**PAGE EXCERPT:**
Thursday, July 24, 2008

6.7 lbs and work, work, work

yeah

lost 6.7 lbs since July 4th

eating pretty well

still get to drink on weekends

missed exercising yesterday

assignment due today - already handed in a 8 am

started it (reasonably) well in advance. took more time than i thought it would (also spent too much time helping other students...)

i'm a little too thorough compared to the rest of the younger folks in this class. i'm programming for the real world (work world... where i came from) including error correction and such... they are programming to meet the minimum requirements for the course/assignments. their code is brutally sloppy.

the prof likes me, as does the lab instructor - more importantly they respect me.

outside of its intrinsic value, i'm hoping that will be worth a few extra marks (5%?) on the overall course - because i "get it". and have a really good and enthused attitude about the material and their classes.

as always, i don't do as well on exams as assignments. i am too detailed and thorough and don't have enough time to complete... even 20 years ago, in my last iteration of university, when i started asking for extra time to do exams i saw my marks go up 20-30%.

but no extra time here... just got to learn to time budget better.

getting almost 100% on assignments - little pissy (not the good pissy who hangs with us...;-) errors have knocked me back a few marks

things like losing one mark because while i remembered to increment a rounded up 11.5 inches to 1 foot and then forgot to check if my results moved from 2 to 3 feet... so my answer went from 97 yds, 2 ft, 11.5 in to 97 yds, 3 ft, 0 in

shit

anyway

the class is keeping me really busy

i have a midterm on monday (pressure)

i'm feeling a lot of pressure about the class - pressure from myself. i REALLY want to do well. i don't know why i feel such pressure. Smitten says that it is because 1) i didn't do so well the last times i went to university and i want to prove that i can succeed to myself and to others; 2) this first class is the gateway into ALL my other classes and will determine how receptive they are to letting me take some classes simultaneously that should be done successively; 3) the fact that i have built much of my plans for the future on this schooling; 4) the whole launch myself into midair without remaining totally safe and protected is quite a flier for me; 5) the simple desire to do the best i can

but, back to work

----

BTW - i was yacking with my prof, and she told me that my original prejudices about computer science are still accurate. she is one of only three women instructors in the whole department - there are no tenured female staff in CS.

**DATA LINES:**
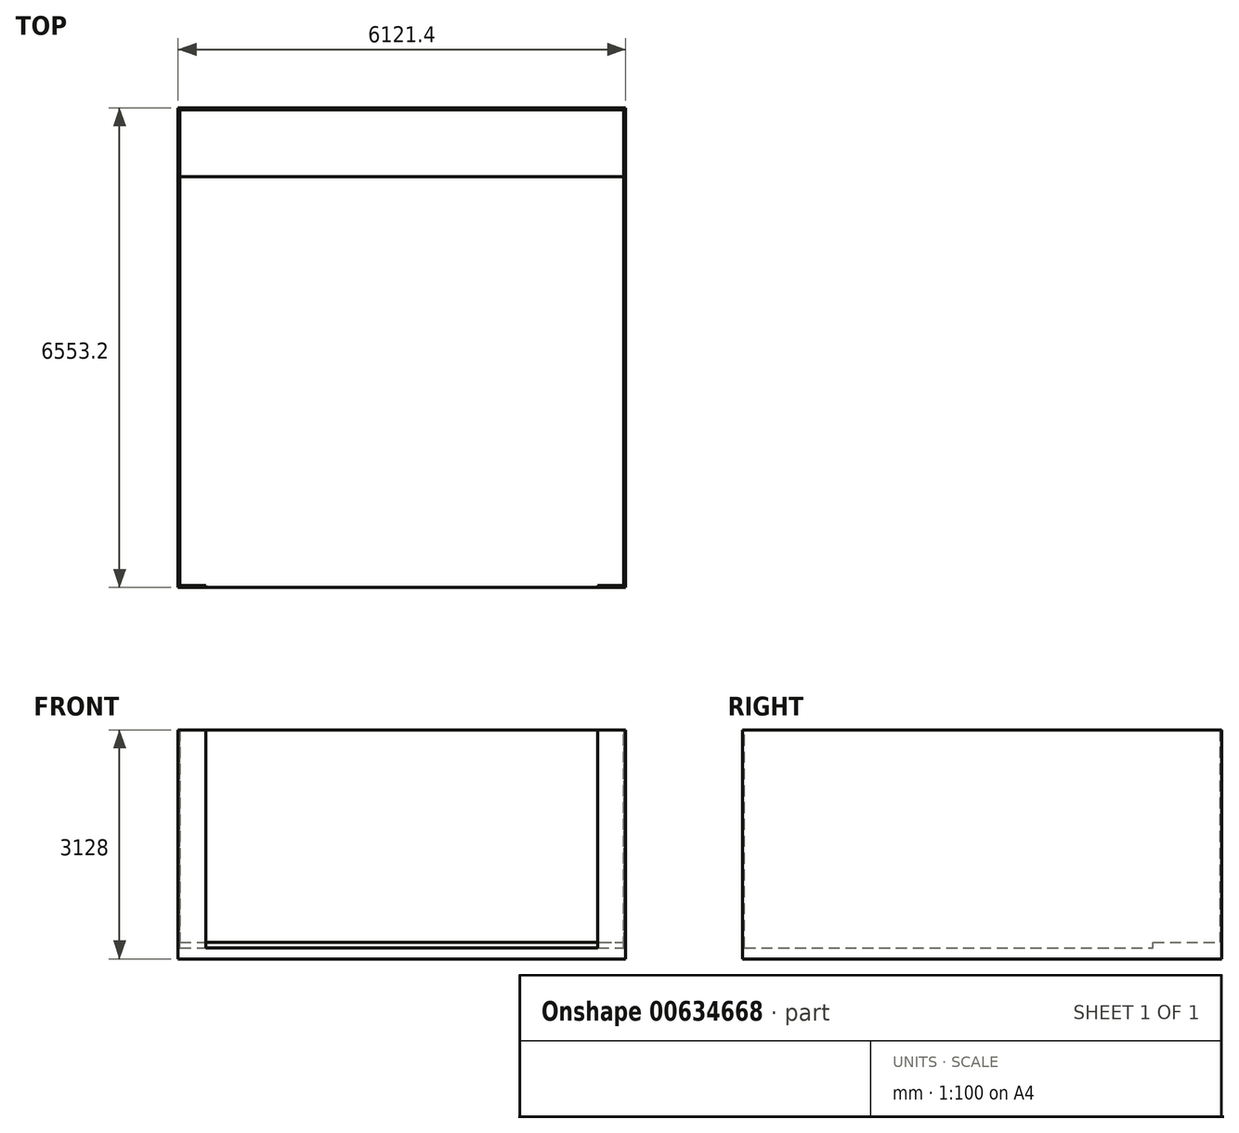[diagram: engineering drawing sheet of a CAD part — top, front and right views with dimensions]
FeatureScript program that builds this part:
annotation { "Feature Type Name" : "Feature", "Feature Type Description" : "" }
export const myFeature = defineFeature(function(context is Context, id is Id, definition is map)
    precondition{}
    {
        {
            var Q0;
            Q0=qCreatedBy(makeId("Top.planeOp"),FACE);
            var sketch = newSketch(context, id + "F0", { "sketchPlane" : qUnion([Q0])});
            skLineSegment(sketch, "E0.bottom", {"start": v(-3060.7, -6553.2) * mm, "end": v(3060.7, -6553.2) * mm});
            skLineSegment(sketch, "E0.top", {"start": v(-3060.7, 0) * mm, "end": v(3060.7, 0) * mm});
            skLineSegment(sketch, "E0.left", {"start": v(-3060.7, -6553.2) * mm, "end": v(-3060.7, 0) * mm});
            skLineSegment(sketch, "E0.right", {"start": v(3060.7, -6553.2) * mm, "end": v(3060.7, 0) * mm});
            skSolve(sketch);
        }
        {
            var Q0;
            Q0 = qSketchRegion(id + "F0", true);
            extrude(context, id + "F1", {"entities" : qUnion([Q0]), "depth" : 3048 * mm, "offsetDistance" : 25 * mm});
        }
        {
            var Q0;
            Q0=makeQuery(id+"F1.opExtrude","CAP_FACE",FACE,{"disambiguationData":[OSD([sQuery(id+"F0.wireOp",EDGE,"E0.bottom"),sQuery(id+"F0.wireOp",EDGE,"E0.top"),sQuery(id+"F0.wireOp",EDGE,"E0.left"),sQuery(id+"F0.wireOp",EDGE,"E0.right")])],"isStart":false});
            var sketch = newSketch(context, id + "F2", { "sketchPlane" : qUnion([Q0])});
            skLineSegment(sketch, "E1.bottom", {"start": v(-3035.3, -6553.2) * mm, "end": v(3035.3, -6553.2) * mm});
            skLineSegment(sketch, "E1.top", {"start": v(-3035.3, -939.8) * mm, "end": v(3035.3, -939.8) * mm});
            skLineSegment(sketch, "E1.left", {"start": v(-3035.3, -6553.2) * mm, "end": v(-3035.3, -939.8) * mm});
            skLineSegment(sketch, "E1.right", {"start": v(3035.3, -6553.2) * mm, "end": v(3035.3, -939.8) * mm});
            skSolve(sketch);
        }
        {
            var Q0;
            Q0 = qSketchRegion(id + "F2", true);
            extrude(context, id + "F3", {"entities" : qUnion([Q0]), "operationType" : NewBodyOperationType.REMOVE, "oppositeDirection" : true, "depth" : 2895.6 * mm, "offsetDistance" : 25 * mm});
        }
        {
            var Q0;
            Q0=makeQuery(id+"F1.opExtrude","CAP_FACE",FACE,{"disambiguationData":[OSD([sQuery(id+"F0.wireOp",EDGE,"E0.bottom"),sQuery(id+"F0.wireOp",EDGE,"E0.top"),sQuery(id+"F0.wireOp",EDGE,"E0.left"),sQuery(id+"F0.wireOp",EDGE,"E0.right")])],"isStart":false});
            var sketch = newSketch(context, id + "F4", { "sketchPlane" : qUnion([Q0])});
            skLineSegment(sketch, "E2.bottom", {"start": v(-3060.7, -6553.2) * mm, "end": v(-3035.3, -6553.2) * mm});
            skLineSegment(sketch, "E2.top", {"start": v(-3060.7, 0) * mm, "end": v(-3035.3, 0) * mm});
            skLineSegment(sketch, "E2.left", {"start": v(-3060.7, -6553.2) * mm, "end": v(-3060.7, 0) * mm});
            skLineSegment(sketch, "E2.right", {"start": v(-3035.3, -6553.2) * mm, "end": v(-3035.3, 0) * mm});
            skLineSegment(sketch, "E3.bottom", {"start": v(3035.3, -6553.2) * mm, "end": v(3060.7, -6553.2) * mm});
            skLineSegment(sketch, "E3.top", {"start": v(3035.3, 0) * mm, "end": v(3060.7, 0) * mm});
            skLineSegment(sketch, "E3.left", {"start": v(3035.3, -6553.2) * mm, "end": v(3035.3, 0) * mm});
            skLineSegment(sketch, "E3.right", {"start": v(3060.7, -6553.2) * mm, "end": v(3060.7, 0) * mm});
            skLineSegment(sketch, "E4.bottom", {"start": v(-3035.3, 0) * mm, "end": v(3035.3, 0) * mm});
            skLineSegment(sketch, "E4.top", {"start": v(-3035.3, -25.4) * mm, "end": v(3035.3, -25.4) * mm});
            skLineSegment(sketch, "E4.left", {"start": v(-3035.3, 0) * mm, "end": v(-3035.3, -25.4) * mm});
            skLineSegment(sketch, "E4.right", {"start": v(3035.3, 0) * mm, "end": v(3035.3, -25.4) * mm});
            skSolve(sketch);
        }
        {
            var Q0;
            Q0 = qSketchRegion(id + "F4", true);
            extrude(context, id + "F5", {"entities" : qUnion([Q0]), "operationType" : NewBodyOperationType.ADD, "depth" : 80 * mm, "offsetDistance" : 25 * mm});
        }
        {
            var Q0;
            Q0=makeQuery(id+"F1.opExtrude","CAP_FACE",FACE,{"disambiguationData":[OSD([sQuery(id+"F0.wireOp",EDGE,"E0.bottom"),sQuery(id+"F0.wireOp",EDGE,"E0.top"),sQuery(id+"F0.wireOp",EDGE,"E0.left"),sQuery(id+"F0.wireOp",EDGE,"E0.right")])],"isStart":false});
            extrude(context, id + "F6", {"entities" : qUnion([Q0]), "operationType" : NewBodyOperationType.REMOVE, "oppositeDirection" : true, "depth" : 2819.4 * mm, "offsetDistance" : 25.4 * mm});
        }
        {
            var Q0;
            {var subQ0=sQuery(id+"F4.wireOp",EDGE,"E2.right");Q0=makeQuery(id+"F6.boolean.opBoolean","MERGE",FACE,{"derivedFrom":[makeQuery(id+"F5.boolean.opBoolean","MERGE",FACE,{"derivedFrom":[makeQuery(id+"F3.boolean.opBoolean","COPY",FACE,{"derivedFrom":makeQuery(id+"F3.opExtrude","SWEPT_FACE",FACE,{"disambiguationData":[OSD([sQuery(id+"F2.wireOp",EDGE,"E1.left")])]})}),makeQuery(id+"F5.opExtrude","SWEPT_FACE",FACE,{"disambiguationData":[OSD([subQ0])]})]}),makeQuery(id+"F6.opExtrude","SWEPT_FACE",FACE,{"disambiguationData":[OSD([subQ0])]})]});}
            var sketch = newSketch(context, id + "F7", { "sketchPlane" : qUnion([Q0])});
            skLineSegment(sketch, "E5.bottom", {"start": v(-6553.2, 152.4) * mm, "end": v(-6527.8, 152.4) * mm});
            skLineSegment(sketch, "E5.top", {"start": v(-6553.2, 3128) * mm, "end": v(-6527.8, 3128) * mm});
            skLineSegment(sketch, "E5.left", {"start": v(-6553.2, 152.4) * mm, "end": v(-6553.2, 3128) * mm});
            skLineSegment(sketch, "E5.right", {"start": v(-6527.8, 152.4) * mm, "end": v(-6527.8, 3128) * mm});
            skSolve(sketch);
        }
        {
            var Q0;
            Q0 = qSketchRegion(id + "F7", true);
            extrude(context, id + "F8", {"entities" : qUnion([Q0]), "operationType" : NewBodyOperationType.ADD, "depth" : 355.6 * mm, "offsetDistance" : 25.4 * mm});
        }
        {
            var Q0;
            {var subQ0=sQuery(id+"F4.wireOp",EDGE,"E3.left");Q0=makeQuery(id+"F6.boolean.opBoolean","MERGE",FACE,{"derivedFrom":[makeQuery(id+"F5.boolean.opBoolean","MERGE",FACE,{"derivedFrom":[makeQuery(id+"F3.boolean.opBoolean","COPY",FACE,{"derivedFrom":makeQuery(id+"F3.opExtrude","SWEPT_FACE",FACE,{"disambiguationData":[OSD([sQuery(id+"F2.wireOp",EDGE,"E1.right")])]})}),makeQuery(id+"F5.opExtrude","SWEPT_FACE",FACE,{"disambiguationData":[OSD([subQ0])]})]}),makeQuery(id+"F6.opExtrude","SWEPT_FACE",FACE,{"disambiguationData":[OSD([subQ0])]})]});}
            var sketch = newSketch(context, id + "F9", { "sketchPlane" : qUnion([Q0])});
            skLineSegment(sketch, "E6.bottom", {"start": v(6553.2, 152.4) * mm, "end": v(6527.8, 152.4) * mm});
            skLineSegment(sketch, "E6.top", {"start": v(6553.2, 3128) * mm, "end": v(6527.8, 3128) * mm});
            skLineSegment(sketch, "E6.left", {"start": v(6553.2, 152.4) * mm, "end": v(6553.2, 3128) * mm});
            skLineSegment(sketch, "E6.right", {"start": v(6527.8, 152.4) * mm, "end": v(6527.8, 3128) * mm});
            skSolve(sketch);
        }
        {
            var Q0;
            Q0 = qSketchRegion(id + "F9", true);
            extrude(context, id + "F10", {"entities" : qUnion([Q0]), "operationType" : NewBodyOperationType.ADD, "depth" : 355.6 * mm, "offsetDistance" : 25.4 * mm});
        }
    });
...
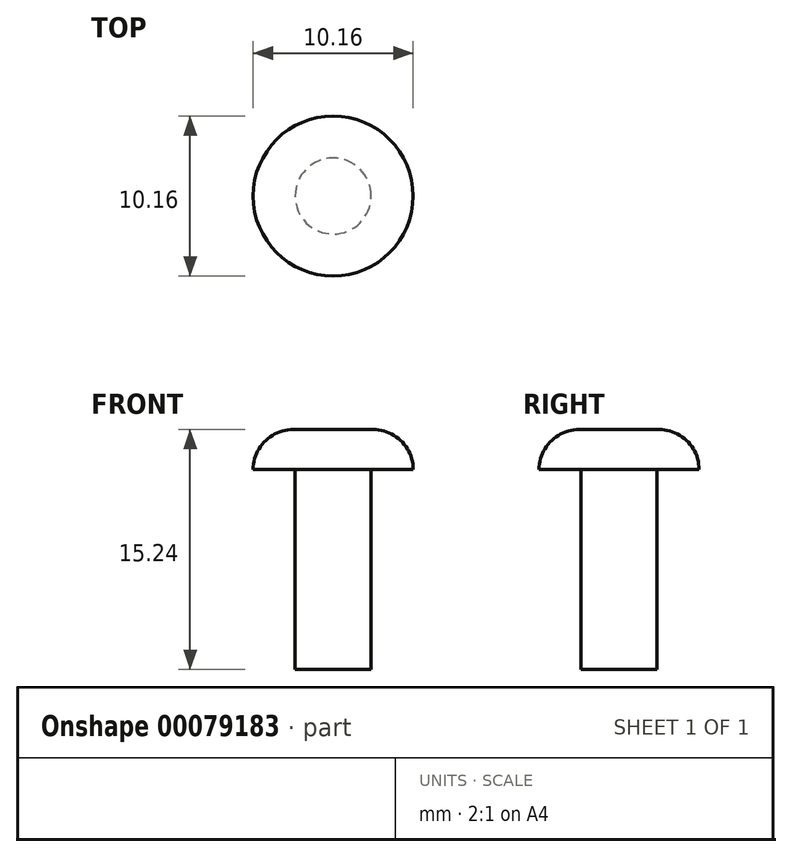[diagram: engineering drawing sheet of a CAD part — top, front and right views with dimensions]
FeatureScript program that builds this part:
* * *
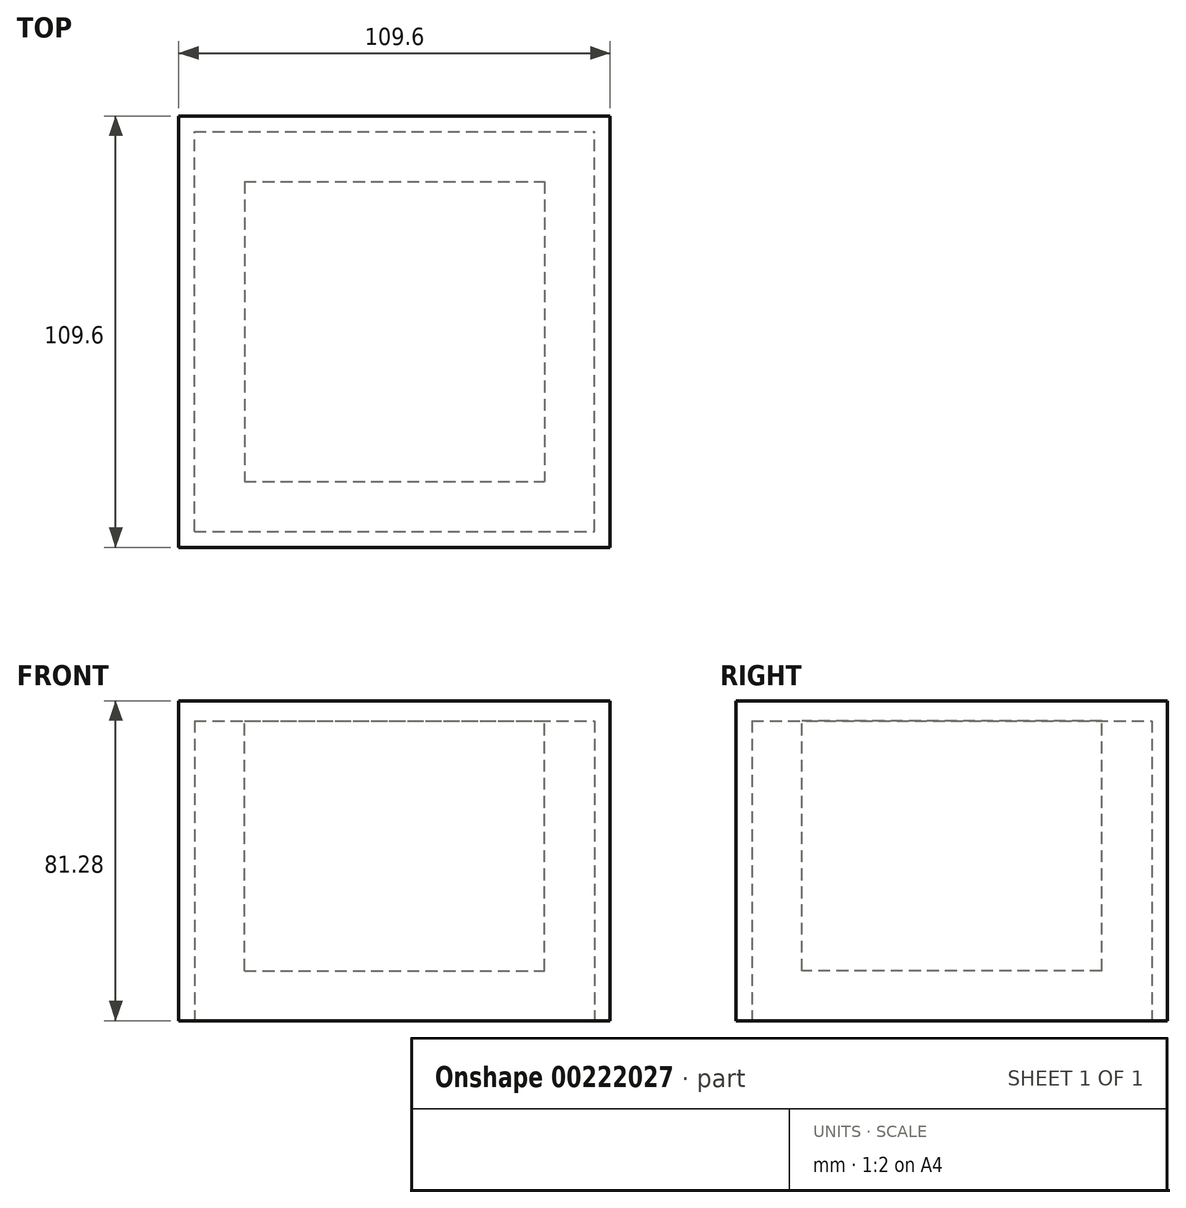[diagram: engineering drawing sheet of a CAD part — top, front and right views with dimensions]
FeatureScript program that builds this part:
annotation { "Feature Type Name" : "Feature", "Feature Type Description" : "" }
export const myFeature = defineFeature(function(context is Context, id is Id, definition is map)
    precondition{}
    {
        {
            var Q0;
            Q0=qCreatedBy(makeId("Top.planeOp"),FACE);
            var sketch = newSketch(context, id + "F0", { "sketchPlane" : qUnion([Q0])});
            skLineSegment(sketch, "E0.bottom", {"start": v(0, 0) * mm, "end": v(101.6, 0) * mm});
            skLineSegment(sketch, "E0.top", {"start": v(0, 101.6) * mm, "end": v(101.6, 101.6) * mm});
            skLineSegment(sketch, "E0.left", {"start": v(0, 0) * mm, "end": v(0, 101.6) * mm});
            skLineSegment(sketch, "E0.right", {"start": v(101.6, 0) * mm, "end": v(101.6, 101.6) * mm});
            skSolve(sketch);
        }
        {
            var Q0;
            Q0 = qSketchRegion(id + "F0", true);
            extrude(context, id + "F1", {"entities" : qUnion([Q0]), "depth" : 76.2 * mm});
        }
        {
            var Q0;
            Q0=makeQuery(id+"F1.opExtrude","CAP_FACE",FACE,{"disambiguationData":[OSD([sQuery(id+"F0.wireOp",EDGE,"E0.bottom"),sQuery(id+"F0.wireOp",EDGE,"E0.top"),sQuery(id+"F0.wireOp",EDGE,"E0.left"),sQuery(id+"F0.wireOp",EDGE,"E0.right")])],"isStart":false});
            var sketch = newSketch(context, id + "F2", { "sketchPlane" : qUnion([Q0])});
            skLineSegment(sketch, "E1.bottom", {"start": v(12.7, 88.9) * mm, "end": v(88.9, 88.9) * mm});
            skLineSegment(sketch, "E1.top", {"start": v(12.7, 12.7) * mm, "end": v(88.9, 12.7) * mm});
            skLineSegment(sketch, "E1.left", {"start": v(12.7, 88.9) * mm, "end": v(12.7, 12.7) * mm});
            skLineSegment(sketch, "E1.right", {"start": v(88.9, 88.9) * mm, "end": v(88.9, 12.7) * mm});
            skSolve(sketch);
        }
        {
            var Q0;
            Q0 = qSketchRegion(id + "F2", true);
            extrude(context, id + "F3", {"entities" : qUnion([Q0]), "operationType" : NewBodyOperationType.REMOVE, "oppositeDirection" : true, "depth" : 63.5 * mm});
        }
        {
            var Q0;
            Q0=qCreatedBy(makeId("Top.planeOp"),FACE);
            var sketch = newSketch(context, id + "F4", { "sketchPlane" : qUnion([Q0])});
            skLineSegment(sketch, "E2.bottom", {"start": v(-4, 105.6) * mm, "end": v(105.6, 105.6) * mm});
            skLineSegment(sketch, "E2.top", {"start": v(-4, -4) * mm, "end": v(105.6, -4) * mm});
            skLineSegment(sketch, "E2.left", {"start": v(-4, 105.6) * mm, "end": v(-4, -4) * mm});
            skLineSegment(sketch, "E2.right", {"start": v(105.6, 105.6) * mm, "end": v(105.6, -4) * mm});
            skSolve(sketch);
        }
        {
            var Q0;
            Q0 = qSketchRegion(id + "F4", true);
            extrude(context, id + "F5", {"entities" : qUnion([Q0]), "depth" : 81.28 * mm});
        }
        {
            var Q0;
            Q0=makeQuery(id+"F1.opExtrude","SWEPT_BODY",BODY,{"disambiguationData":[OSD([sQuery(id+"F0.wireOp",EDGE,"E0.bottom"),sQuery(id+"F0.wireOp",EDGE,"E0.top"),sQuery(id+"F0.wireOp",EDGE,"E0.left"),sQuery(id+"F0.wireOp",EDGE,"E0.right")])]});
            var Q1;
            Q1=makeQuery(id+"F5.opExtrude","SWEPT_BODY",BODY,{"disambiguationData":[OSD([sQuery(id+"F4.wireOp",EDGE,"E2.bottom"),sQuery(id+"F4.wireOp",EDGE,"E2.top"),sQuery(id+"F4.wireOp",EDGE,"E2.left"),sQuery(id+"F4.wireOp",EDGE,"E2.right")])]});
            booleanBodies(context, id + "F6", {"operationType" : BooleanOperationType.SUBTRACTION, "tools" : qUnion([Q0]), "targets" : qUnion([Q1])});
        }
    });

**SET PROBLEM A:** According to the blog post dated July 24, 2008, how much weight has the writer lost since July 4th?
**SET PROBLEM B:** Retype the blog post from "as always, i" up to and including "time budget better.".
**SET PROBLEM C:** Write what comes next in the July 2008 blog post, starting after its final sentence.

**ANSWER A:** 6.7 lbs.

**ANSWER B:**
as always, i don't do as well on exams as assignments. i am too detailed and thorough and don't have enough time to complete... even 20 years ago, in my last iteration of university, when i started asking for extra time to do exams i saw my marks go up 20-30%.

but no extra time here... just got to learn to time budget better.

**ANSWER C:**
my class is only about 1/3 women, not 1/2 as stated before. on the first couple of days a bunch of the guys didn't show up

the only reason there are this many women is because they are all in 1st year engineering (and this first year summer class exists to service the engineering faculty's scheduling needs - it is an engineering compulsory course as well as a CS compulsory course.

apparently engineering has a good recruitment structure for attracting women, but a lousy retention structure... apparently the number of women drops dramatically after first year in engineering

----

i'm having some shitty scheduling issues for the fall and winter. i have to take some remedial math because my high school math marks (26 and 27 fucking years ago) aren't up to the minimum required levels for getting into university calculus

in fact my math didn't meet faculty of science minimums, but i got waivers from the associate dean (whom i taught how to do a bunch of internet stuff about 15 years ago...) and others. the registrars office (or at least one officious bastard in it) got pretty stinky about the requirements and tried to keep me out of the faculty of science and kicked up a fair bit of a fuss.

you see i need to be in the faculty of science to register in all the classes i want to take.

thankfully many of the older faculty came to my rescue. many knew me and with worked with me in several different incarnations. so they told this officious little bastard to get stuffed.

the ironic twist is that part of the registration structure he was using to try to keep me out was actually designed to help students stay in the university by forcing them to have the appropriate pre-requisites and then pushing them into adult education upgrades. since the structure was implemented there have been higher success rates for students in their succeeding classes. grade point averages are up since the plan was implemented

the irony?

i was the driving person behind setting up the forced streaming when i was a student leader about 23 years ago. i have a real problem with the number of people who are forced to drop out of university because they fail a couple of key classes - by forcing higher levels of initial competency, and providing the means to get that competency (on-campus high school upgrade classes) you get better outcomes and less wasted time, resources (and money), and lives.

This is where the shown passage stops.